Not only are my results for other products based on real-time protection, I have only tested two other products with this particular batch of malware samples. IObit Advanced SystemCare Ultimate$29.99 at IObit detected 89 percent of the samples and scored 8.7 of 10 possible points. Malwarebytes Premium, which scans programs just as they try to execute, detected 86 percent and scored 8.4 points.
Tested using my previous sample set, Symantec Norton AntiVirus Basic, Webroot, and Emsisoft detected every single sample. Norton and Webroot earned a perfect 10 points.
Also tested using an earlier sample set, Avast Free Antivirus and AVG AntiVirus Free both did quite a bit better than Malwarebytes. Both managed 97 percent detection.

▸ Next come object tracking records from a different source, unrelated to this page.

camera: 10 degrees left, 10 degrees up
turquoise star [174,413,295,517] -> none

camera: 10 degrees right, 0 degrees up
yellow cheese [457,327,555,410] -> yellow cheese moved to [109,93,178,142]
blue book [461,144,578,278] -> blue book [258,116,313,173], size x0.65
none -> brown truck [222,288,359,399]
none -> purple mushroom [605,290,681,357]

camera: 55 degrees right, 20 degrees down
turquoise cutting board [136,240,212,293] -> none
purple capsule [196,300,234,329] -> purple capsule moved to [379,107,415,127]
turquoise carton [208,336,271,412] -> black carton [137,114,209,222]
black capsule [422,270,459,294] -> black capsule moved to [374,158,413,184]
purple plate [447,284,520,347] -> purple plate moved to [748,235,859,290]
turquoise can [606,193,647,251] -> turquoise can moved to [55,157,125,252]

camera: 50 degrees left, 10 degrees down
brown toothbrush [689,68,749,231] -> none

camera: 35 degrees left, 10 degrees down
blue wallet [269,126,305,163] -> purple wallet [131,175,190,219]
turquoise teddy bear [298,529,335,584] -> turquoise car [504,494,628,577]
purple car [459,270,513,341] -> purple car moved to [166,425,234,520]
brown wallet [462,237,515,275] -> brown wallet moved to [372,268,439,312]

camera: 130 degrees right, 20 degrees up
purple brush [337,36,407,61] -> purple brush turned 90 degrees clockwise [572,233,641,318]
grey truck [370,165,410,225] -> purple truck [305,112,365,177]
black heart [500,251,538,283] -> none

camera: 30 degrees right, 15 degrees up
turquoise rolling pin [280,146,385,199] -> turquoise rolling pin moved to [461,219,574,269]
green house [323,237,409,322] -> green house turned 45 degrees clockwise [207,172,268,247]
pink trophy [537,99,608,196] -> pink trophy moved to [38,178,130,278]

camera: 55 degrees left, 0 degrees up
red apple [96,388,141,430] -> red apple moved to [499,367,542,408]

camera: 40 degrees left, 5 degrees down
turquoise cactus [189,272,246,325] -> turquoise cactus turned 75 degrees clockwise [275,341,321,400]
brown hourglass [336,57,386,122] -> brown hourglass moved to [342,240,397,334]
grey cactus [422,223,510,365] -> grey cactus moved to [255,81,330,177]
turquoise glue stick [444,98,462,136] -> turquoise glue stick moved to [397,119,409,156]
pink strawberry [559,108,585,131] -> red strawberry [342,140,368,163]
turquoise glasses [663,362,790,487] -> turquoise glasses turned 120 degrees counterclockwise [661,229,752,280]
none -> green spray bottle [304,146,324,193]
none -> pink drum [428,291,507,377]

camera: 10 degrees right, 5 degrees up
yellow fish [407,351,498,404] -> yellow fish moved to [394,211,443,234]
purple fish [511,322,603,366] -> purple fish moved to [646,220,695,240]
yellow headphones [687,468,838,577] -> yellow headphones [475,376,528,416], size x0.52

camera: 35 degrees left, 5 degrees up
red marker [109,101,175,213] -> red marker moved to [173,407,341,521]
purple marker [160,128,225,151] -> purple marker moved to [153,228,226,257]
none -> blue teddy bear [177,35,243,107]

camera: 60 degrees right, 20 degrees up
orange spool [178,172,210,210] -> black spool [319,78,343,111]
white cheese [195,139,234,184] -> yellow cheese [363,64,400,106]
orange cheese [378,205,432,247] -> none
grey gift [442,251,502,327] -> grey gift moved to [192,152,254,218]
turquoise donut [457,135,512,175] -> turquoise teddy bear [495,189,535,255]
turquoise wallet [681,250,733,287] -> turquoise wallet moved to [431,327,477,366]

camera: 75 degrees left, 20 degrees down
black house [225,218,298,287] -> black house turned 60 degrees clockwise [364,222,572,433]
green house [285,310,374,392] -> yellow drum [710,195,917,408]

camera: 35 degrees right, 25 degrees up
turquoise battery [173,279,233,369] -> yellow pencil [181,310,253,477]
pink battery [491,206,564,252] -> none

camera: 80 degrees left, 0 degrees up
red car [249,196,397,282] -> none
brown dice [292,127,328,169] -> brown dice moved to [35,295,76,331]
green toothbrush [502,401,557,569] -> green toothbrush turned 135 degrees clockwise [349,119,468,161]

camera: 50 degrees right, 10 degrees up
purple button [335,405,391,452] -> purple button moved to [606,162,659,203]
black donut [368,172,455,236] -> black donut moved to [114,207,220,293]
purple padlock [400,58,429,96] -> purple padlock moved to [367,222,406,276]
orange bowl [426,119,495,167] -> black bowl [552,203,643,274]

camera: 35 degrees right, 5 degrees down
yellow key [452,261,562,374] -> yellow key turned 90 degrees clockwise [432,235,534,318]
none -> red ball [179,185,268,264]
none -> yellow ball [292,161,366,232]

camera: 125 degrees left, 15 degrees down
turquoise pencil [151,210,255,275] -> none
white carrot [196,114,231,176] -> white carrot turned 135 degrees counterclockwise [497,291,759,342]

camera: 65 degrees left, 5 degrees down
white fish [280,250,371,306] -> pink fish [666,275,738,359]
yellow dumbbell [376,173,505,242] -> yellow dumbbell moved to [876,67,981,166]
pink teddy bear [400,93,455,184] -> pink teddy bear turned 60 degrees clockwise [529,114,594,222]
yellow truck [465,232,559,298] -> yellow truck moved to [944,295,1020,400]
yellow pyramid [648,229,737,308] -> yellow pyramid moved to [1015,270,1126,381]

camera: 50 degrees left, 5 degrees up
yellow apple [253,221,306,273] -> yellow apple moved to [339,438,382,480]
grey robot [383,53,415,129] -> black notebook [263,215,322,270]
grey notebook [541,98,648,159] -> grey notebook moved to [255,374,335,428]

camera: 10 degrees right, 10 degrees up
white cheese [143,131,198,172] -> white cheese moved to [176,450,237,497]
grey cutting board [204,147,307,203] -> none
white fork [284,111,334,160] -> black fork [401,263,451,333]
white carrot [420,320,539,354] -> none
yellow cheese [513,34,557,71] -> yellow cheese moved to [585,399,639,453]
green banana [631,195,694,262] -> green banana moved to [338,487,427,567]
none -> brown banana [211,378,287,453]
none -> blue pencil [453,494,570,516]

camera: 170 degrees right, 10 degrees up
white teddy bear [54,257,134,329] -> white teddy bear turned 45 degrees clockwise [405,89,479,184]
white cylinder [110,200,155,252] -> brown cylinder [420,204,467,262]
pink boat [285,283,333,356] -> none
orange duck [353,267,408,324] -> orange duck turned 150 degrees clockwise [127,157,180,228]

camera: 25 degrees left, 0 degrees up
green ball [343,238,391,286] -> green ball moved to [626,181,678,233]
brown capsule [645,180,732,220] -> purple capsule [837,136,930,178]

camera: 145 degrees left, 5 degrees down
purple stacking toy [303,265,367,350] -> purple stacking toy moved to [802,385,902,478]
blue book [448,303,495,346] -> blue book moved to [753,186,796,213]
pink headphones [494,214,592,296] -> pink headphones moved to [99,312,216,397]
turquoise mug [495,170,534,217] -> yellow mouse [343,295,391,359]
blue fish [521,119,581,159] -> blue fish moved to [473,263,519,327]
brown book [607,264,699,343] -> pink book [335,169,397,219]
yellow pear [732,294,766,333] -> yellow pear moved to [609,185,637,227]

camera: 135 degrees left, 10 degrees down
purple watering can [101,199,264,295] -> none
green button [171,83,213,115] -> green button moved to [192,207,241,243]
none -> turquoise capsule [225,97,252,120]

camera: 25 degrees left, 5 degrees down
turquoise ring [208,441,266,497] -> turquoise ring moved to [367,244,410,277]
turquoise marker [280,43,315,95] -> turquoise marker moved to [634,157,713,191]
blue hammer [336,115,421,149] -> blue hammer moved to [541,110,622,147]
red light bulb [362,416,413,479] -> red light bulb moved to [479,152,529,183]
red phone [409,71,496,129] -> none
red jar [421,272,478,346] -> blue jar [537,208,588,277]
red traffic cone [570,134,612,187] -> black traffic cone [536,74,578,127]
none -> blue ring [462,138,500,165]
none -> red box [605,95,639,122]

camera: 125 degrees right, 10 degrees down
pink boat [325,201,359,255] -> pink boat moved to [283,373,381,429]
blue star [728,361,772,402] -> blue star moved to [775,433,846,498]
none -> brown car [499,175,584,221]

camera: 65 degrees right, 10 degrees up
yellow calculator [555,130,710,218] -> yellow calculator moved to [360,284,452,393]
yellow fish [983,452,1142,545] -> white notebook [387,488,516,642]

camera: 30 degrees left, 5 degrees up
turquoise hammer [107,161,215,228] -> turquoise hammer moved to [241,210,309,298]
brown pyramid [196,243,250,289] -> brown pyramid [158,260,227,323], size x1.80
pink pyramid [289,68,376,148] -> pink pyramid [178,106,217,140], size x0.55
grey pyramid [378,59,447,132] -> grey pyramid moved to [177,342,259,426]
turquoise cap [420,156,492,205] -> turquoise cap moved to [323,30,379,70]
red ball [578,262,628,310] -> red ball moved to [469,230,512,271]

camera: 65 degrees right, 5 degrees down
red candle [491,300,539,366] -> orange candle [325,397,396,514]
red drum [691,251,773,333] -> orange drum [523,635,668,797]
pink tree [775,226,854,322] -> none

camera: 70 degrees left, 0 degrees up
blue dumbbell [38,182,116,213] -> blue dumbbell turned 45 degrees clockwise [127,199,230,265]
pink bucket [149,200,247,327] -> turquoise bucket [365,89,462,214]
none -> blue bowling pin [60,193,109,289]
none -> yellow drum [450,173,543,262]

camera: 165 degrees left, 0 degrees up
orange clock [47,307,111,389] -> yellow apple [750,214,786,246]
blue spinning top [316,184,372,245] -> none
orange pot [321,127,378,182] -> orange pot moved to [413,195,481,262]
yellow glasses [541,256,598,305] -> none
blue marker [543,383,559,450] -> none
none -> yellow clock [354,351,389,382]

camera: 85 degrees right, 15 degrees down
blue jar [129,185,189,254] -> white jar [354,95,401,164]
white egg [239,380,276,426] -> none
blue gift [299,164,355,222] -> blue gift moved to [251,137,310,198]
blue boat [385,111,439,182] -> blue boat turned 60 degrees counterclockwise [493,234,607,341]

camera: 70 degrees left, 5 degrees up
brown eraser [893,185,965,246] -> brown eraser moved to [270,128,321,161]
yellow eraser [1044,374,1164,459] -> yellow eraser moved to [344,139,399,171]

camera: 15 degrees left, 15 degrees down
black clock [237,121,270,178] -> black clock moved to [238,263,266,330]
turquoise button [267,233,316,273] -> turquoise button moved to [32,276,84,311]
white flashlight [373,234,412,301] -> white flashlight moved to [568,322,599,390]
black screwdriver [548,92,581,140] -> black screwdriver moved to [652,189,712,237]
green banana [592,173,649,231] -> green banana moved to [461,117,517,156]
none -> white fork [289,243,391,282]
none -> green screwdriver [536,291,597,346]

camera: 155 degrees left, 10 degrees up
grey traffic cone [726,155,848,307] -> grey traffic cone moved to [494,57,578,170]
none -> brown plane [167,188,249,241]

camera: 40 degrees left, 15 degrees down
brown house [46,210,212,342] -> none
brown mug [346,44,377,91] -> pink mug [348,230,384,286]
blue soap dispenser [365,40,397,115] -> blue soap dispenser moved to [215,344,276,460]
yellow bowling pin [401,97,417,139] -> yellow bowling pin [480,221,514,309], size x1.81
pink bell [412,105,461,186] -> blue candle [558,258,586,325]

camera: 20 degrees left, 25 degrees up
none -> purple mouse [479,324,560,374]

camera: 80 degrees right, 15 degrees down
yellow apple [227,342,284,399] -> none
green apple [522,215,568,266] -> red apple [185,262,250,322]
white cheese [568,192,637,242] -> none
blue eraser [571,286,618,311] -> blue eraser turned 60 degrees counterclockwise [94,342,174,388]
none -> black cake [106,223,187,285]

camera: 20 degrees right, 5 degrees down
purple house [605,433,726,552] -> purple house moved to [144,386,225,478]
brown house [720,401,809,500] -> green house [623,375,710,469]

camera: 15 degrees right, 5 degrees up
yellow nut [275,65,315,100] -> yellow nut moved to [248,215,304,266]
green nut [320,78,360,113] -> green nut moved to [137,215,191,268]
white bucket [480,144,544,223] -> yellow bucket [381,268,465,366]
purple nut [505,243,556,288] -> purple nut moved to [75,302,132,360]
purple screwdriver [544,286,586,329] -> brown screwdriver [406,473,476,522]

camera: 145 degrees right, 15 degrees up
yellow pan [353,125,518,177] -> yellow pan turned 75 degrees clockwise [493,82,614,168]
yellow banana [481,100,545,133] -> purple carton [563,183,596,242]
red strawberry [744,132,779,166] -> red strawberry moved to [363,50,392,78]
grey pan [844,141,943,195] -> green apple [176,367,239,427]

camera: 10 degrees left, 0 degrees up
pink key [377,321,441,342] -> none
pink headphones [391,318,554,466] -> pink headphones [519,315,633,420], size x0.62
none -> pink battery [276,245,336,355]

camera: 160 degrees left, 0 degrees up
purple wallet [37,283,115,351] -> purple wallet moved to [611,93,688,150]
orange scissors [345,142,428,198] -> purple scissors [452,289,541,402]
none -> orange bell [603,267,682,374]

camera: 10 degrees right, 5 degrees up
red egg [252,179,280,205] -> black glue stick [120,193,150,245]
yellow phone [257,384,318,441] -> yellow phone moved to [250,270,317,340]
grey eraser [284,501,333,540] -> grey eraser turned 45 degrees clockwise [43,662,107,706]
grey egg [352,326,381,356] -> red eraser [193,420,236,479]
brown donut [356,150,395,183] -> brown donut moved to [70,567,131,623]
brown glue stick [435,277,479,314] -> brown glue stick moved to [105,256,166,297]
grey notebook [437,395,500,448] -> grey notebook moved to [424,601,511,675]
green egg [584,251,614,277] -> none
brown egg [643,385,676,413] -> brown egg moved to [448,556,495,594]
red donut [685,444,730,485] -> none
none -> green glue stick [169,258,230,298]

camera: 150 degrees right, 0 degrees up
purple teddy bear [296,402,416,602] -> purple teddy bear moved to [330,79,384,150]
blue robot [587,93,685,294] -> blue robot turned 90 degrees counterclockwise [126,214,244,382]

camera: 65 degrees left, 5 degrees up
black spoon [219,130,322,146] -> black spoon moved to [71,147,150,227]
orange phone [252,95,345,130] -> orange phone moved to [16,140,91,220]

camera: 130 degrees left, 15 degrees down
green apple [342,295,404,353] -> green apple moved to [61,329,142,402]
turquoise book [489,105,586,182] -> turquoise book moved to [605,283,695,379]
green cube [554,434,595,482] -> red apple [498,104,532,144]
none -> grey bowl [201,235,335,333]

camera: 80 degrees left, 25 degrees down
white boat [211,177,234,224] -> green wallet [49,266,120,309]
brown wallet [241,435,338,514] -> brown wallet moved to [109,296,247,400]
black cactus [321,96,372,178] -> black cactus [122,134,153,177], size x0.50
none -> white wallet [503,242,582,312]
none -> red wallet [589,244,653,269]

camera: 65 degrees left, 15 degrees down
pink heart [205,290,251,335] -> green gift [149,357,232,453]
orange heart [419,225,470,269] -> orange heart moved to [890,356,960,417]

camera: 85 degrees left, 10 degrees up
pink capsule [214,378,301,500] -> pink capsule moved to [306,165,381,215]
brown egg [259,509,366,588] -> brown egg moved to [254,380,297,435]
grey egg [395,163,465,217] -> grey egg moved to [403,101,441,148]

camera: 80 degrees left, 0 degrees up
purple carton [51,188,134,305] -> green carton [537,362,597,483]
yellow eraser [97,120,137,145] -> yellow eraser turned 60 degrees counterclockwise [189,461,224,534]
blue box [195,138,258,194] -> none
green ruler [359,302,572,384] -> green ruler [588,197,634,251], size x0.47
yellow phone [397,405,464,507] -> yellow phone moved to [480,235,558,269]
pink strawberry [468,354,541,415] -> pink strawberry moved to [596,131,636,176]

Admittedly, my hands-on test doesn’t precisely simulate real-world malware fighting. Normally, you’d bring in Malwarebytes to handle an attack that eluded your existing antivirus, or that put up roadblocks to installation of a more traditional antivirus. The high-tech behaviors and technologies that such an infestation requires would be a red flag for Malwarebytes. A Potentially Unwanted Program (PUP) or other less-risky sample actively launched by the user may not raise the same concerns.
Keep It in Your Toolbox
Malwarebytes Free remains a very useful tool, despite some issues I encountered in testing. If you carry a thumb drive full of security tools, do include Malwarebytes. But remember, it offers no real-time protection. In particular, it can’t help you with ransomware. Use it along with Bitdefender, Kaspersky, Webroot SecureAnywhere AntiVirus$18.99 at Webroot, or another antivirus that provides real-time protection. Bring out Malwarebytes when your regular antivirus slips up, or consider upgrading to Malwarebytes Premium.
With ransomware on the rise, a cleanup-only antivirus tool like Malwarebytes Free can’t possibly be your first line of malware defense. You need multiple layers of real-time protection. I no longer declare an Editors’ Choice in the cleanup-only category, but Malwarebytes remains my top choice.